BEGIN Text section
Faithful Giving -- A Relationship of Love
People who pledge to sponsor a child develop lifelong relationships with the children and families they support. Besides raising four children of their own, Jim and Tana Saldin have been sponsoring one child at a time since 1953.Tana recalls that when their first orphan became self-sufficient and no longer needed a sponsor, her youngest daughter was quite sad. "World Vision sent us a replacement child," Tana explains, "and all was well again."

The Saldins first responded to an appeal made by World Vision founder Bob Pierce after hearing him speak in Tacoma,Washington. Signing up to help a Korean child for $5 a month seemed to Tana "the right thing to do." Tana says, "You expect to do it [send a donation every month], and you love to do it."

Kids In Need Provides School Supplies
While sponsorship helps children abroad,World Vision works to help struggling families in the United States. In these homes, buying necessities and keeping a roof overhead leaves few resources for investing in a child’s educational needs. And though inner-city school districts attempt to evenly divide small budgets, students in middle-to-affluent communities receive more funding per pupil than children in impoverished areas.
World Vision’s Kids In Need is one program helping these children. In collaboration with the School & Home Office Products Association’s (SHOPA) Foundation for Education Excellence, we have opened five resource centers -- Seattle/Tacoma, Minneapolis/St. Paul, Los Angeles, Chicago, and Washington, D.C. -- that contain free school supplies.

Most of these gift-in-kind items have been donated by a school or office supply company, and neither the school district nor the teachers pay for the products. Participating schools must demonstrate that 70 percent or more of its students qualify for the free- or reduced-lunch programs --an indicator of family poverty. Teachers from these schools come in and "shop" free of charge for the items they need for the children in their classes. Katherine, a single mom in Los Angeles says, "I think the program is neat, because it gives the kids the supplies they need to learn, and it helps them with self-esteem."
END Text section
> _Assigned task 1_
Summarize the World Vision piece above in two sentences.
BEGIN Records for the task
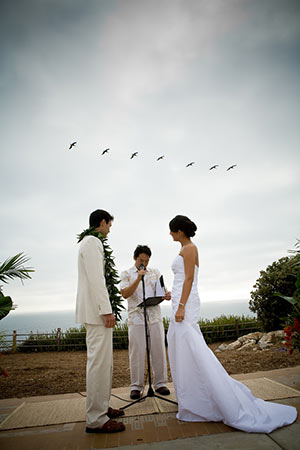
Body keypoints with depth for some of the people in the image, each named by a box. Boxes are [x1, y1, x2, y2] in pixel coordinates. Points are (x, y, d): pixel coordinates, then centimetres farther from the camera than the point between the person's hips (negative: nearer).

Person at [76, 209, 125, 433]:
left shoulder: (88, 242, 21)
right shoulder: (93, 242, -12)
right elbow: (96, 279, -21)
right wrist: (106, 311, -21)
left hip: (95, 311, 11)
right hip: (97, 311, -11)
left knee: (103, 361, 16)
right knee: (99, 361, -6)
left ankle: (102, 407, 26)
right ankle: (96, 419, 3)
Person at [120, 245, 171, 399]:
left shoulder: (155, 272, 14)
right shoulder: (126, 274, 5)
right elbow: (125, 294, -7)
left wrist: (167, 295, -8)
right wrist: (138, 279, -16)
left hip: (155, 316, 3)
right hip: (136, 318, -3)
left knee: (158, 350, 7)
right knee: (137, 352, 2)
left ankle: (160, 383, 20)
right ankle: (136, 386, 16)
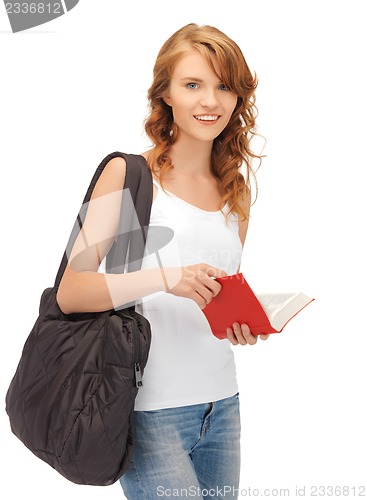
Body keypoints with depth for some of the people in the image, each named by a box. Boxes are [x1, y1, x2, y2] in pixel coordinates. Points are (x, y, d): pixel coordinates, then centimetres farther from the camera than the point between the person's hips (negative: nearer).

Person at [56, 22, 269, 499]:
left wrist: (243, 326, -1)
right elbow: (70, 293, -13)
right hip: (151, 409, -6)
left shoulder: (236, 191, 12)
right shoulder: (128, 174, -5)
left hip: (222, 405, 6)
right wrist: (166, 278, -26)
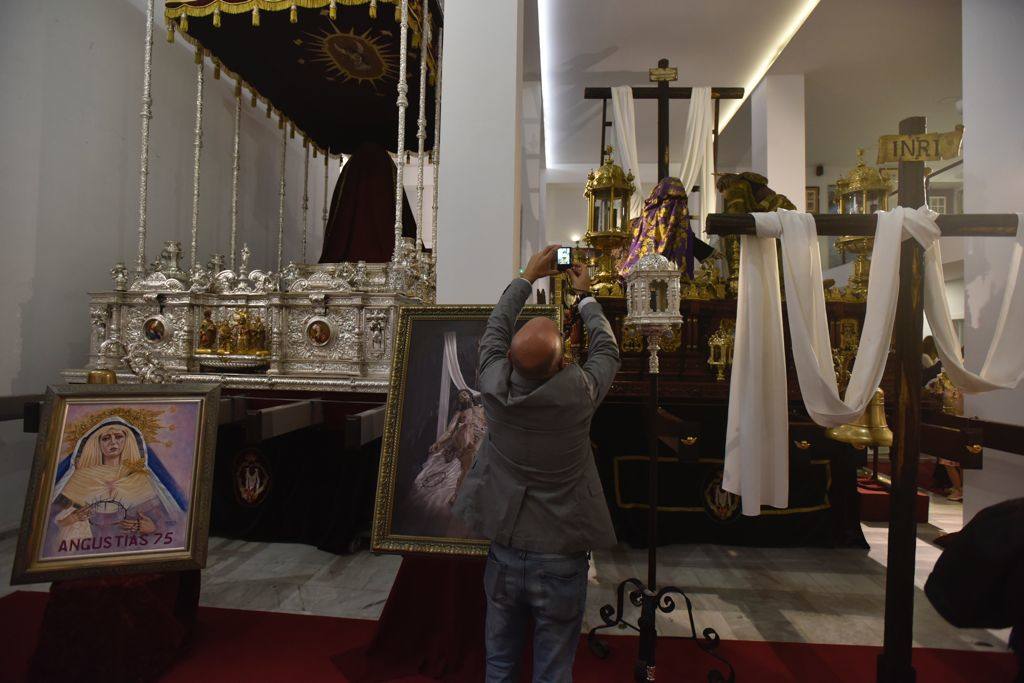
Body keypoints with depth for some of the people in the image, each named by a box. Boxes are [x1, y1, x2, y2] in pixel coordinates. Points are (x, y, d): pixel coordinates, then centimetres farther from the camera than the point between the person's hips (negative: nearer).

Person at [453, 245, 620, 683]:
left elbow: (496, 329, 7)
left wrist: (528, 277, 17)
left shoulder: (494, 384, -14)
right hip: (560, 560, -2)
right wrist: (585, 296, 16)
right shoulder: (579, 392, -20)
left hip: (504, 553, 3)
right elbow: (607, 351, 2)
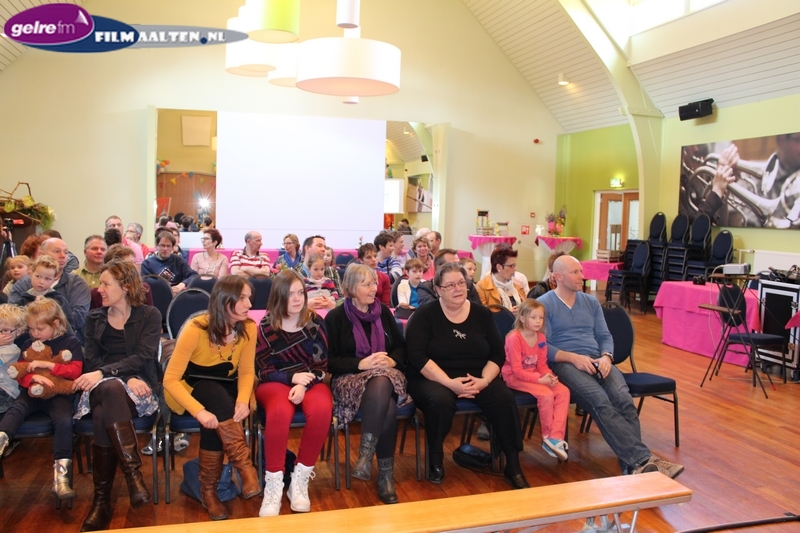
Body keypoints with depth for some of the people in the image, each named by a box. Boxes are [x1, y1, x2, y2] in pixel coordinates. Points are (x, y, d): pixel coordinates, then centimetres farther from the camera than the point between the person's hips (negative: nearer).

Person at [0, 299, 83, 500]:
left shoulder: (71, 342, 1)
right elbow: (19, 374, 7)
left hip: (59, 393, -4)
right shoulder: (29, 345, 13)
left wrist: (46, 364, -16)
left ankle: (61, 475, -27)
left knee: (64, 421, -27)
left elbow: (75, 371, -8)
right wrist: (34, 377, -16)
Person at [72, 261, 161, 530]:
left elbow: (143, 357, -8)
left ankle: (102, 498, -26)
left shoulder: (149, 315, 6)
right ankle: (133, 472, -35)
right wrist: (125, 377, -14)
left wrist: (104, 372, -22)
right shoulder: (94, 318, 16)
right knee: (112, 388, -36)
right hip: (102, 387, 2)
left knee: (104, 415, -35)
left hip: (138, 386, -2)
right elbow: (92, 360, 4)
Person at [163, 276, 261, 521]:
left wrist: (243, 400, -26)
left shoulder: (248, 328, -15)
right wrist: (199, 411, -39)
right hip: (192, 387, -2)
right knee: (215, 394, -36)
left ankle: (209, 490, -14)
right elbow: (171, 379, -25)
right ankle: (245, 467, -33)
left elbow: (246, 371, -4)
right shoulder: (196, 329, -27)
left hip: (226, 388, 3)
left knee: (217, 421, -31)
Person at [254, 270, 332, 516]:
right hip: (275, 382, -1)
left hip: (310, 381, 1)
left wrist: (304, 384, -19)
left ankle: (299, 480, -18)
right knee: (280, 411, -37)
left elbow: (322, 363, 0)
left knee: (322, 409, -33)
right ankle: (273, 485, -26)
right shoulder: (266, 326, 0)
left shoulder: (315, 321, 2)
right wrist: (292, 377, -16)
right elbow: (261, 369, -1)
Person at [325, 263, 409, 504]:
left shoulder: (383, 312, 14)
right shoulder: (336, 317, 2)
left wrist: (391, 360, -8)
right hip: (350, 378, -3)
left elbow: (401, 347, 15)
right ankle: (385, 473, -25)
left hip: (387, 376, 3)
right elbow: (329, 362, -4)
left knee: (381, 386, -36)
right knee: (386, 407, -35)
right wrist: (361, 363, -17)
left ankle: (365, 455, -29)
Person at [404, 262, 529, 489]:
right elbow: (417, 357, -14)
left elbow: (498, 355, 5)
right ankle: (436, 461, -9)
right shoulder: (424, 315, -5)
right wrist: (449, 383, -24)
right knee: (441, 400, -35)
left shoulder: (482, 314, 6)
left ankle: (513, 466, -8)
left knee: (505, 398, -23)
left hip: (477, 379, 3)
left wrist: (484, 380, -15)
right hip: (432, 379, -3)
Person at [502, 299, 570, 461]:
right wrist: (539, 379, -27)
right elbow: (517, 370, -21)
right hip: (514, 377, -7)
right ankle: (548, 437, -6)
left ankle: (556, 437, -15)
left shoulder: (541, 337, 3)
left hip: (534, 375, 7)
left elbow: (542, 364, 7)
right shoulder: (514, 338, -19)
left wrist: (549, 376, -15)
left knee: (564, 391, -14)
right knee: (546, 394, -28)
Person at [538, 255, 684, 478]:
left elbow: (605, 336, 16)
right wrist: (573, 357, -18)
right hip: (564, 364, -5)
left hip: (597, 361, 5)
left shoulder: (591, 302, 20)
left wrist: (606, 357, -5)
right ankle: (643, 459, -35)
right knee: (600, 401, -32)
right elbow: (543, 346, -5)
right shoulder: (544, 305, 2)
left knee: (624, 399, -25)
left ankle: (632, 464, -31)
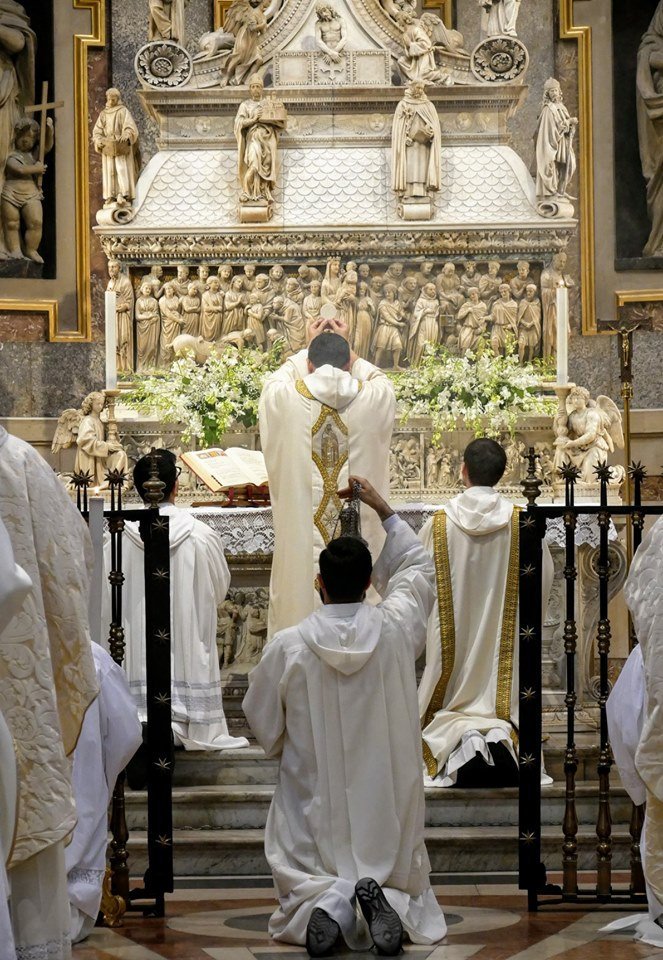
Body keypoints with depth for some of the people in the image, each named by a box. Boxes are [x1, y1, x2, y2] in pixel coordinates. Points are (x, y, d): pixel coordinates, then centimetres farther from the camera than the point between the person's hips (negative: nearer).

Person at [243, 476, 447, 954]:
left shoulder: (288, 646, -13)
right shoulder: (395, 629, -10)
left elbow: (264, 724, 1)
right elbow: (417, 567, 11)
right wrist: (383, 508, 17)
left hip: (315, 803, -1)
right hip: (387, 802, 1)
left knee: (304, 883, 15)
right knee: (399, 877, 18)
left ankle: (329, 901, -21)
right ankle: (386, 899, -18)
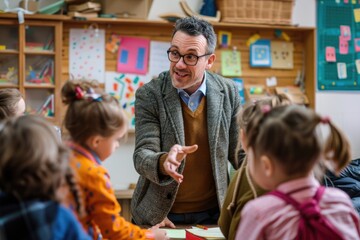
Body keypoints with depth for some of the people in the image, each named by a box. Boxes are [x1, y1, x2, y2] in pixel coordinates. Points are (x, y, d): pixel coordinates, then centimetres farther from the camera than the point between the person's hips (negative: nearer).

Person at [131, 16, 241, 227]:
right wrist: (164, 162, -38)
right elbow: (142, 156, -16)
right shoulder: (149, 95, -11)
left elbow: (238, 153, 4)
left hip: (212, 214, 2)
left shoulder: (228, 92, -4)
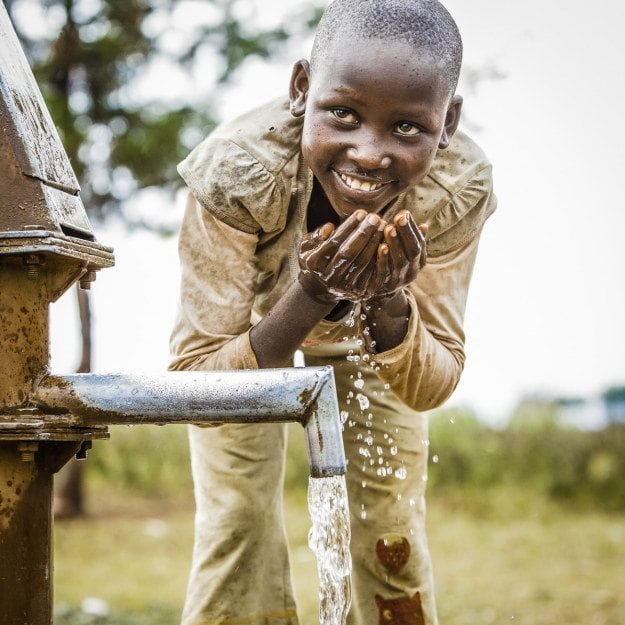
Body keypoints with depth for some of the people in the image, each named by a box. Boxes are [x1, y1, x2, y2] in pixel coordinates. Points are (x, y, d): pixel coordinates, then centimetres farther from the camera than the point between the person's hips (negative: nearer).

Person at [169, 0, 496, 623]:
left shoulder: (459, 191, -33)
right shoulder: (237, 169, -39)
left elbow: (430, 389, -22)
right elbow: (194, 376, -34)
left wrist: (389, 303, -42)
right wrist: (308, 301, -49)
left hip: (375, 336, 2)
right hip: (248, 332, -1)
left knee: (392, 530, 3)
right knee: (235, 525, -6)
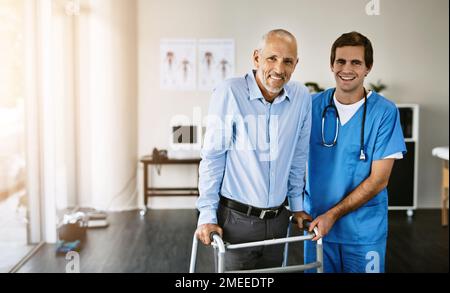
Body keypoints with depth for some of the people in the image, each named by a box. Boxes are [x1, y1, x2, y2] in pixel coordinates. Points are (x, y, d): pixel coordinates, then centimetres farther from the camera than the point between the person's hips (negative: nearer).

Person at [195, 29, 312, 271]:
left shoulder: (301, 97, -2)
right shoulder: (230, 92, -15)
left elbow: (298, 157, 9)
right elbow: (213, 157, -11)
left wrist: (297, 204, 15)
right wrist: (207, 215, -9)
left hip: (277, 218, 4)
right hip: (235, 218, -4)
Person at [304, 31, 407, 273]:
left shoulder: (385, 112, -10)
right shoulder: (313, 105, -2)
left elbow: (378, 180, -12)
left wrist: (333, 214, -16)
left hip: (364, 231, -2)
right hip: (315, 224, 2)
END Records for the task
> _Assigned task 2_
Write out word for word everything in the entries above from their very start down to the line containing "right ankle: (96, 419, 3)", with both ends included. Leave the pictures out of your answer.

> _Task result 1_
Jim and Tana Saldin have sponsored one child at a time through World Vision since 1953, after first answering an appeal by founder Bob Pierce and signing up to help a Korean child for $5 a month. In the United States, World Vision's Kids In Need program, run with the SHOPA Foundation for Education Excellence, has opened five resource centers where teachers from schools in which at least 70 percent of students qualify for free- or reduced-lunch programs can get donated school supplies free of charge.

> _Task result 2_
Body keypoints with depth for some of the people in the image, each named by a box. Boxes are [x1, y1, x2, y2] in pixel coordinates. Points are (x, y, d): pixel coordinates, then centimetres farther from the camera than the point between the person's hips (negative: nearer).

Person at [76, 209, 125, 433]:
left shoulder: (88, 242, 21)
right shoulder: (93, 242, -12)
right elbow: (96, 279, -21)
right wrist: (106, 311, -21)
left hip: (95, 311, 11)
right hip: (97, 311, -11)
left knee: (103, 361, 16)
right knee: (99, 361, -6)
left ankle: (102, 407, 26)
right ankle: (96, 419, 3)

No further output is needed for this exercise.